Evidence Will Absolve Me — R.G.

Rasheed Griffith
Healthy Arguments
Published in
3 min readMay 14, 2020

The title here is tongue-in-cheek. But I do want to focus on the concept of evidence. Not every piece of information equals to evidence. Philosophers have been hotly debating the grounding of evidence since the last century. Just because informaiton is constructed, presented, and published does not mean it is evidence of anything. Evidence Based Medicine (EBM) properly conceived has to be viewed to hold the highest quality of evidence as the gold standard; as I have argued previously on this blog. And therefore just because a study is published does not magically ordain it as evidence qua evidence. It can just be held as information until further notice. Doctors need to be more discerning. Essentially, they need to be better social scientists to deal with EBM. But that can be a problem.

W.W raises the exceedingly valid point about X-study being published and then being contradicted not long after. This is a common feature of social science research that calls into question the concept of another hotly debated philosophical concept: objectivity in science. I’ve discussed this previously as well elsewhere. EBM may be unsettling because it drags core social science concerns into the medical field which is already fraught with its own internal contradictions.

Unfortunately I do not have much to add to my previous post since W.W does not seem to have contention with my core argument: that levels of evidence is important.

I fully agree that doctors should not bend in the breeze of fragile studies coming at them from every direction. Clinical practice requires a firm grasp of theoretical foundations in which doctors can call upon to make decisions to best benefit their patients. If, however, doctors jettison their theoretical foundations for the new flavor of the week study then they are simply doing a disservice to their patients. It definitely is plausibly that not every clinical decision can be reduced to an empirical decision regurgitation. Unfortunately doctors have to make incurably complex decisions as a daily normality.

W.W makes another important point: doctors (perhaps especially young ones) likely do not have sufficient training in the business of interpreting data. I think this is true. Empirical study interpretation (concerning people and populations) is something that is hammered into your brain when you endure rigorous social science training. But that is not what medical school is for. When EBM is thrust upon young doctors I would expect misuse and abuse. This, however, is not the fault of EBM since that is just the trade-off that must be accepted: keep the data coming.
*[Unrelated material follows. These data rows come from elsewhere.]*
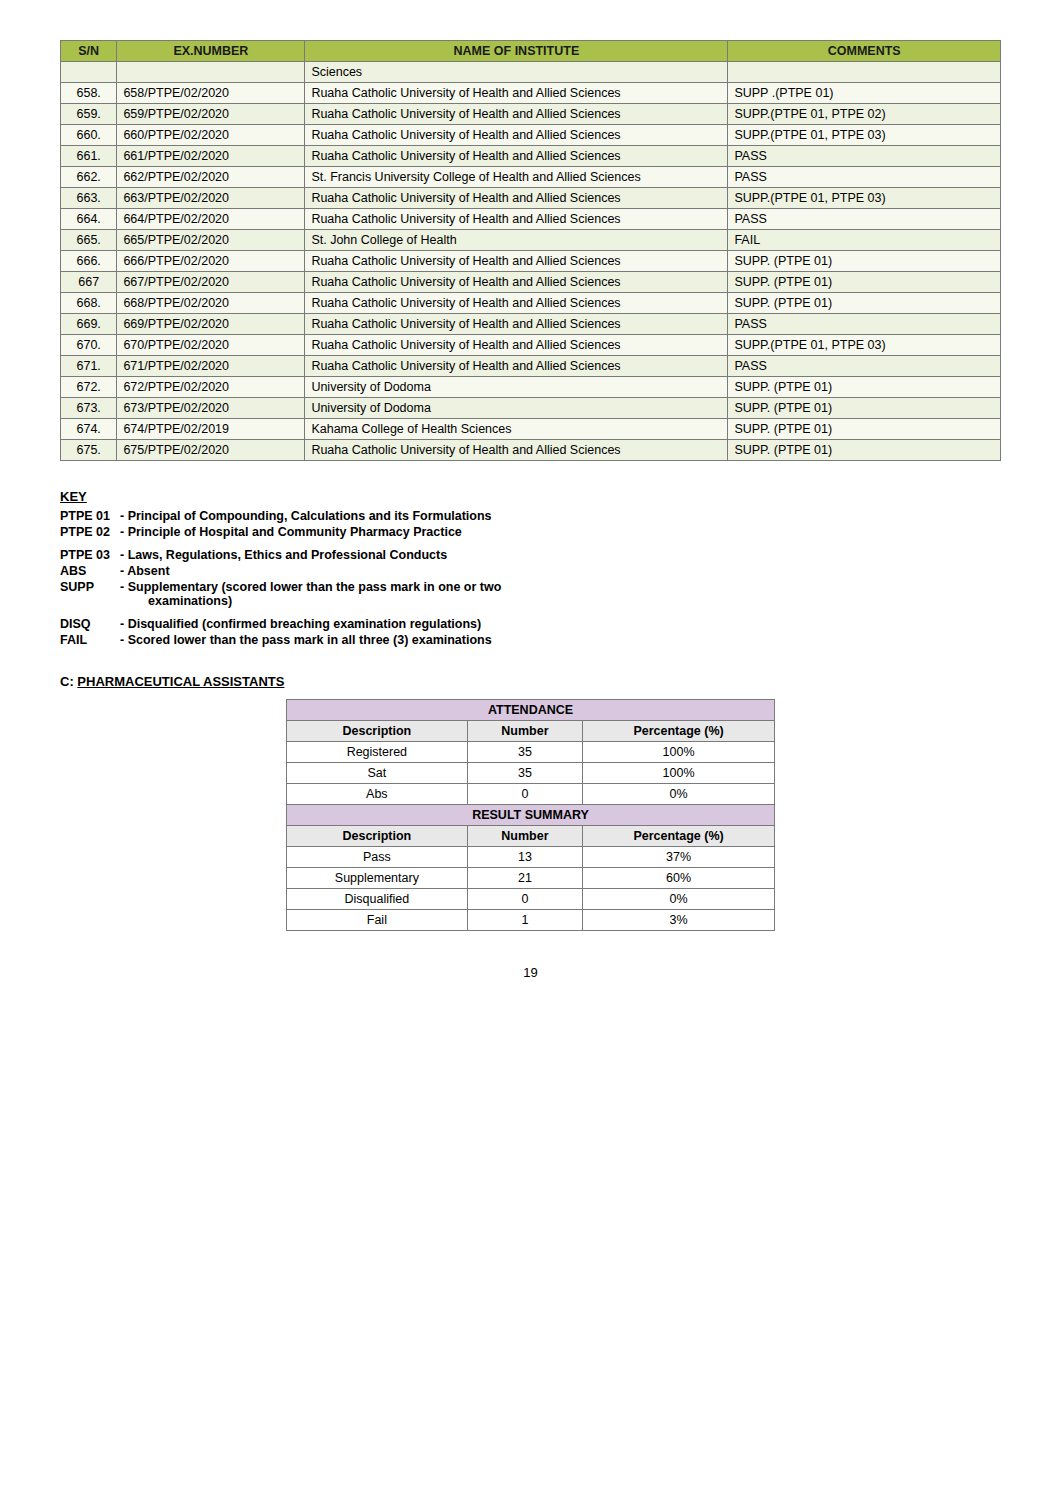| S/N | EX.NUMBER | NAME OF INSTITUTE | COMMENTS |
| --- | --- | --- | --- |
| | | Sciences | |
| 658. | 658/PTPE/02/2020 | Ruaha Catholic University of Health and Allied Sciences | SUPP .(PTPE 01) |
| 659. | 659/PTPE/02/2020 | Ruaha Catholic University of Health and Allied Sciences | SUPP.(PTPE 01, PTPE 02) |
| 660. | 660/PTPE/02/2020 | Ruaha Catholic University of Health and Allied Sciences | SUPP.(PTPE 01, PTPE 03) |
| 661. | 661/PTPE/02/2020 | Ruaha Catholic University of Health and Allied Sciences | PASS |
| 662. | 662/PTPE/02/2020 | St. Francis University College of Health and Allied Sciences | PASS |
| 663. | 663/PTPE/02/2020 | Ruaha Catholic University of Health and Allied Sciences | SUPP.(PTPE 01, PTPE 03) |
| 664. | 664/PTPE/02/2020 | Ruaha Catholic University of Health and Allied Sciences | PASS |
| 665. | 665/PTPE/02/2020 | St. John College of Health | FAIL |
| 666. | 666/PTPE/02/2020 | Ruaha Catholic University of Health and Allied Sciences | SUPP. (PTPE 01) |
| 667 | 667/PTPE/02/2020 | Ruaha Catholic University of Health and Allied Sciences | SUPP. (PTPE 01) |
| 668. | 668/PTPE/02/2020 | Ruaha Catholic University of Health and Allied Sciences | SUPP. (PTPE 01) |
| 669. | 669/PTPE/02/2020 | Ruaha Catholic University of Health and Allied Sciences | PASS |
| 670. | 670/PTPE/02/2020 | Ruaha Catholic University of Health and Allied Sciences | SUPP.(PTPE 01, PTPE 03) |
| 671. | 671/PTPE/02/2020 | Ruaha Catholic University of Health and Allied Sciences | PASS |
| 672. | 672/PTPE/02/2020 | University of Dodoma | SUPP. (PTPE 01) |
| 673. | 673/PTPE/02/2020 | University of Dodoma | SUPP. (PTPE 01) |
| 674. | 674/PTPE/02/2019 | Kahama College of Health Sciences | SUPP. (PTPE 01) |
| 675. | 675/PTPE/02/2020 | Ruaha Catholic University of Health and Allied Sciences | SUPP. (PTPE 01) |
KEY
| PTPE 01 | - Principal of Compounding, Calculations and its Formulations |
| PTPE 02 | - Principle of Hospital and Community Pharmacy Practice |
| PTPE 03 | - Laws, Regulations, Ethics and Professional Conducts |
| ABS | - Absent |
| SUPP | - Supplementary (scored lower than the pass mark in one or two examinations) |
| DISQ | - Disqualified (confirmed breaching examination regulations) |
| FAIL | - Scored lower than the pass mark in all three (3) examinations |
C: PHARMACEUTICAL ASSISTANTS
| ATTENDANCE |
| --- |
| Description | Number | Percentage (%) |
| Registered | 35 | 100% |
| Sat | 35 | 100% |
| Abs | 0 | 0% |
| RESULT SUMMARY |
| Description | Number | Percentage (%) |
| Pass | 13 | 37% |
| Supplementary | 21 | 60% |
| Disqualified | 0 | 0% |
| Fail | 1 | 3% |
19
W.W mentions that not enough “negative studies” are published. I agree with this. But this is not a fatal counterpoint. In social science there is an active research agenda on replication studies. These are studies that attempt to replicate the results of previous studies. If they cannot replicate the results then the original results are likely bogus. In social science, Psychology has a replication crisis, for example, where most of the famous studies cannot be replicated. This is a counterbalance to the frequent publishing of studies.

In branches of economics and political science, researchers now offer their entire raw datasets to public review so as to prove that the data was not manipulated (or p-hacked) to get specific results. These are methods to deal with the negative effects of frequent bad studies without needing to “reform” the core concept of EBM.

W.W. says: “the clinician is expected to utilize his judgement, but this is clearly not possible if ‘the best available evidence’ is about as constant as the seasons.” I agree with the spirit of this point. But the nuance I want to add is that just because a study was published does not mean it is the “best available evidence”. In most cases it is just the currently available information.